=== INPUT DATA ===
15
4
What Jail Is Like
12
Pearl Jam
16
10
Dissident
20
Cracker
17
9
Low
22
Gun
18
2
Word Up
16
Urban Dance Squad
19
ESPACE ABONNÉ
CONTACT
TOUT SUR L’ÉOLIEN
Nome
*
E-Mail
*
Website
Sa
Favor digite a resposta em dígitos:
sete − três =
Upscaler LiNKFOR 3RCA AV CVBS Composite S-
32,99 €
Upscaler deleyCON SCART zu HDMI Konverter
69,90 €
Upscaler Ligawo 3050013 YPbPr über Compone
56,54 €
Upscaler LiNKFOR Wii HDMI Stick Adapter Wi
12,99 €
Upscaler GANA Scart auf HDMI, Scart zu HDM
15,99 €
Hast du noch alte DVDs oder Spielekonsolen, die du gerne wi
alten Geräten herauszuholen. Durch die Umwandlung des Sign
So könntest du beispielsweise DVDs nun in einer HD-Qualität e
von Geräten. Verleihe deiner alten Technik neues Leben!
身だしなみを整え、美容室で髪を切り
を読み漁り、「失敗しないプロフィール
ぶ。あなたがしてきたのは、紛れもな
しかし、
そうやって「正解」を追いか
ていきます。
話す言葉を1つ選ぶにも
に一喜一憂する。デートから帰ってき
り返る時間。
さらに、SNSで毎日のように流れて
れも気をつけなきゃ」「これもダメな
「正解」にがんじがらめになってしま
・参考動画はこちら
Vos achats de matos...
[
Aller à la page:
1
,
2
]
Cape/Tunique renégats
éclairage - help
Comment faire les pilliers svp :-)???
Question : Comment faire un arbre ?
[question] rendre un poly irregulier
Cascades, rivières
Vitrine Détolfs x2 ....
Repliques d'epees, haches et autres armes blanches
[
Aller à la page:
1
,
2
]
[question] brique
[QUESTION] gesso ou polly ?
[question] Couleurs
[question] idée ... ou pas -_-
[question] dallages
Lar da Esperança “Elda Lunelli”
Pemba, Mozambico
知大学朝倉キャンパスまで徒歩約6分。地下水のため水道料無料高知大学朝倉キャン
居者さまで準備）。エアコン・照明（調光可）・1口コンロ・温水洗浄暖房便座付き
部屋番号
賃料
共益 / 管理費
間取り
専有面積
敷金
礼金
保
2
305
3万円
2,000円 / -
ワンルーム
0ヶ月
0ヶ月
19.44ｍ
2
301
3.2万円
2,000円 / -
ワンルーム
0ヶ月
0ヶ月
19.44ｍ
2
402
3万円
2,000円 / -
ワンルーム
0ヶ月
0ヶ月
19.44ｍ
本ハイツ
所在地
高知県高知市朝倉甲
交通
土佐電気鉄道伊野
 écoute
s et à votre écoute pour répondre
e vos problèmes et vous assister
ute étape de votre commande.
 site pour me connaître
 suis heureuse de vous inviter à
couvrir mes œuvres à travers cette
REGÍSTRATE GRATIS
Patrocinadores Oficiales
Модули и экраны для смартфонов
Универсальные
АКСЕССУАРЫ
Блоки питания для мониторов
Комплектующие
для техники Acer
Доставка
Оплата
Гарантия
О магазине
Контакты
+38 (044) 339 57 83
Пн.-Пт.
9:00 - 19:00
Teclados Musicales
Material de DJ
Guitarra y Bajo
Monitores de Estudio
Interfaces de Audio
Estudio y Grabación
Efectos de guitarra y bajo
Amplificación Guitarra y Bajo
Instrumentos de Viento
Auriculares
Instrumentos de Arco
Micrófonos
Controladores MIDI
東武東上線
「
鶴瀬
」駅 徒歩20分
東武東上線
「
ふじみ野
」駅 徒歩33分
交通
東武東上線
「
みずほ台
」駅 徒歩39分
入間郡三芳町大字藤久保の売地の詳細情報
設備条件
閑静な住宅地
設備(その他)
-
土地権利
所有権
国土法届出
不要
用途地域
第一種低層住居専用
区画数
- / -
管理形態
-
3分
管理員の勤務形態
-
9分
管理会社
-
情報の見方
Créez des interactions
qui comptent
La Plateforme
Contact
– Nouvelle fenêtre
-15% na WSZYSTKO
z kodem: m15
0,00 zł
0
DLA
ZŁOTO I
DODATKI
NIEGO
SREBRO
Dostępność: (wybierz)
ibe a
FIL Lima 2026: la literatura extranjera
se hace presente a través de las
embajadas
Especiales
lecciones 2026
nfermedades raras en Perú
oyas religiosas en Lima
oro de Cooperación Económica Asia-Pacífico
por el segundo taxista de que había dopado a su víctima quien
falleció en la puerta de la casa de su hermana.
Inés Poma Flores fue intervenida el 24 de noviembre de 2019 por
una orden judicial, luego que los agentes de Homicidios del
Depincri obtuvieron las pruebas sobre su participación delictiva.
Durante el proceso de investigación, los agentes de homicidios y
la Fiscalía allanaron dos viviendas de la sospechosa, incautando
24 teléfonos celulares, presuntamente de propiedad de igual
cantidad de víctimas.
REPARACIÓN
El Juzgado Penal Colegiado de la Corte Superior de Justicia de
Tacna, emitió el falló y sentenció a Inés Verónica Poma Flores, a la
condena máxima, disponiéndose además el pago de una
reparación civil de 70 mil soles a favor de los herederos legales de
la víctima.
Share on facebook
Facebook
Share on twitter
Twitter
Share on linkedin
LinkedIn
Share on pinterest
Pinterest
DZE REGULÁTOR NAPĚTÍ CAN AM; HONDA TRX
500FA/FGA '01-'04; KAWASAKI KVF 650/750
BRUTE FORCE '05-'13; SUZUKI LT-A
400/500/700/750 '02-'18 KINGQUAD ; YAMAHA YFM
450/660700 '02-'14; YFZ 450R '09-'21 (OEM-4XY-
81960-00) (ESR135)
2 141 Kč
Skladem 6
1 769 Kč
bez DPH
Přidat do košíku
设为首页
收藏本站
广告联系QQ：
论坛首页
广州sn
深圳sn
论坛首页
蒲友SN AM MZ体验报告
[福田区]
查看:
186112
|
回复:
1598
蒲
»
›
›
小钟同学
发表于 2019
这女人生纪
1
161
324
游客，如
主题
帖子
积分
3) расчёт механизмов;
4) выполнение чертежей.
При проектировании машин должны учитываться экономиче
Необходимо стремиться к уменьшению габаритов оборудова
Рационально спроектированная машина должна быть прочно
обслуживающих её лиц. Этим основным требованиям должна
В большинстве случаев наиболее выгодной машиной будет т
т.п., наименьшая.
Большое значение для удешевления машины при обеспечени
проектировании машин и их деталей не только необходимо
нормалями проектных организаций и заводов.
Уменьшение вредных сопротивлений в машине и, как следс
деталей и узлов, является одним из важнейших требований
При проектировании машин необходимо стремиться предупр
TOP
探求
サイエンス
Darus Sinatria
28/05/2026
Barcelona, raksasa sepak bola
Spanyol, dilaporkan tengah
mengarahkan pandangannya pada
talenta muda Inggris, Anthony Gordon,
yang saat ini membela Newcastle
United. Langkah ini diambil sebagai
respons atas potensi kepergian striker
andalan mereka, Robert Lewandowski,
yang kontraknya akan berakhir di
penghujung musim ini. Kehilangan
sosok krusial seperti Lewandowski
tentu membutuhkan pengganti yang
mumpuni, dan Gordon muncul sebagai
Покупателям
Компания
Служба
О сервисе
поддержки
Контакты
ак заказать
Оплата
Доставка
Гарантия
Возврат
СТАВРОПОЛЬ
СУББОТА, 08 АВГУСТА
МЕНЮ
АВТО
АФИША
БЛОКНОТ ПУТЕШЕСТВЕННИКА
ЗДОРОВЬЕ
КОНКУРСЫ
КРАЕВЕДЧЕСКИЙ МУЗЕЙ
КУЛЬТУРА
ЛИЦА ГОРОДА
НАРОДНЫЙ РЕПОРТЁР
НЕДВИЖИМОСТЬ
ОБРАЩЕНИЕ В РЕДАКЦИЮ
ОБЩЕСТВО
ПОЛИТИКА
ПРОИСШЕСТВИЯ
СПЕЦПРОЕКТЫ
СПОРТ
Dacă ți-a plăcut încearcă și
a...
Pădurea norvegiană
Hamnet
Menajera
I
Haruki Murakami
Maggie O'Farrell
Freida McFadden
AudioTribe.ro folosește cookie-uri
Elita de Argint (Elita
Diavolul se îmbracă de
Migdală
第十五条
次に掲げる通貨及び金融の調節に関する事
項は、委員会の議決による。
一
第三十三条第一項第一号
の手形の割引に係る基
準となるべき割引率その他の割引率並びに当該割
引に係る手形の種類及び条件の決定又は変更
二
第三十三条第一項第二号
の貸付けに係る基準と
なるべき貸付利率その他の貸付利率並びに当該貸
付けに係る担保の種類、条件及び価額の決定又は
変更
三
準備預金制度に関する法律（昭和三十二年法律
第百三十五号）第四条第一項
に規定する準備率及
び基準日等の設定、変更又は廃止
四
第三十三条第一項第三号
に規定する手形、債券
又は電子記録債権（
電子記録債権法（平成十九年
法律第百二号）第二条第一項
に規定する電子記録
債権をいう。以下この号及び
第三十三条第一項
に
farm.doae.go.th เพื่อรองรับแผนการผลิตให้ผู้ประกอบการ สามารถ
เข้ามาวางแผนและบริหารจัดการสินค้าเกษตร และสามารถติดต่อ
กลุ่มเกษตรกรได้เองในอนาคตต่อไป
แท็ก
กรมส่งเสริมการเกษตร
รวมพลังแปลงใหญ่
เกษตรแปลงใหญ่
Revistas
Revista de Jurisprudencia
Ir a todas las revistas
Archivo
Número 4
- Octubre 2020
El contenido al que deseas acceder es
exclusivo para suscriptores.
===
■ **INSTRUCTIONS FOR THE TASK**: In the entries above, find the line holding "Controladores MIDI" and the line holding "Share on pinterest", then retype exactly those two lines and every line between them, and nothing else.

■ **SOLUTION**:
Controladores MIDI
東武東上線
「
鶴瀬
」駅 徒歩20分
東武東上線
「
ふじみ野
」駅 徒歩33分
交通
東武東上線
「
みずほ台
」駅 徒歩39分
入間郡三芳町大字藤久保の売地の詳細情報
設備条件
閑静な住宅地
設備(その他)
-
土地権利
所有権
国土法届出
不要
用途地域
第一種低層住居専用
区画数
- / -
管理形態
-
3分
管理員の勤務形態
-
9分
管理会社
-
情報の見方
Créez des interactions
qui comptent
La Plateforme
Contact
– Nouvelle fenêtre
-15% na WSZYSTKO
z kodem: m15
0,00 zł
0
DLA
ZŁOTO I
DODATKI
NIEGO
SREBRO
Dostępność: (wybierz)
ibe a
FIL Lima 2026: la literatura extranjera
se hace presente a través de las
embajadas
Especiales
lecciones 2026
nfermedades raras en Perú
oyas religiosas en Lima
oro de Cooperación Económica Asia-Pacífico
por el segundo taxista de que había dopado a su víctima quien
falleció en la puerta de la casa de su hermana.
Inés Poma Flores fue intervenida el 24 de noviembre de 2019 por
una orden judicial, luego que los agentes de Homicidios del
Depincri obtuvieron las pruebas sobre su participación delictiva.
Durante el proceso de investigación, los agentes de homicidios y
la Fiscalía allanaron dos viviendas de la sospechosa, incautando
24 teléfonos celulares, presuntamente de propiedad de igual
cantidad de víctimas.
REPARACIÓN
El Juzgado Penal Colegiado de la Corte Superior de Justicia de
Tacna, emitió el falló y sentenció a Inés Verónica Poma Flores, a la
condena máxima, disponiéndose además el pago de una
reparación civil de 70 mil soles a favor de los herederos legales de
la víctima.
Share on facebook
Facebook
Share on twitter
Twitter
Share on linkedin
LinkedIn
Share on pinterest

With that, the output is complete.